(REQUIRED ACTION):
Records follow. Select each line holding "language".

START DATA EXCERPTS

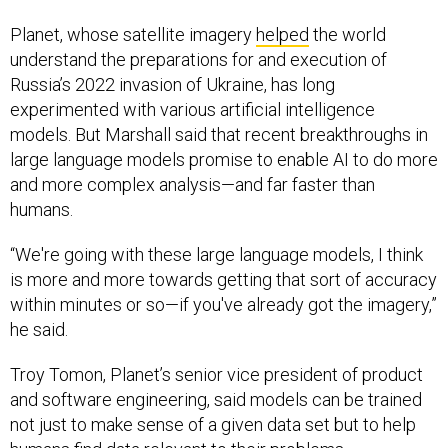
Planet, whose satellite imagery
helped
the world
understand the preparations for and execution of
Russia’s 2022 invasion of Ukraine, has long
experimented with various artificial intelligence
models. But Marshall said that recent breakthroughs in
large language models promise to enable AI to do more
and more complex analysis—and far faster than
humans.
“We're going with these large language models, I think
is more and more towards getting that sort of accuracy
within minutes or so—if you've already got the imagery,”
he said.
Troy Tomon, Planet’s senior vice president of product
and software engineering, said models can be trained
not just to make sense of a given data set but to help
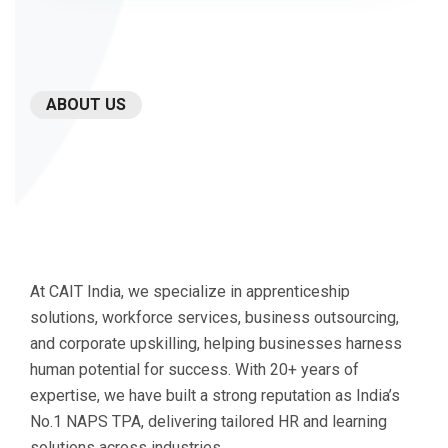
ABOUT US
Our
experience
spans
every
industry
and
At CAIT India, we specialize in apprenticeship
challenge.
solutions, workforce services, business outsourcing,
and corporate upskilling, helping businesses harness
human potential for success. With 20+ years of
expertise, we have built a strong reputation as India’s
No.1 NAPS TPA, delivering tailored HR and learning
solutions across industries.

END DATA EXCERPTS

(COMPLETED TASK):
large language models promise to enable AI to do more
“We're going with these large language models, I think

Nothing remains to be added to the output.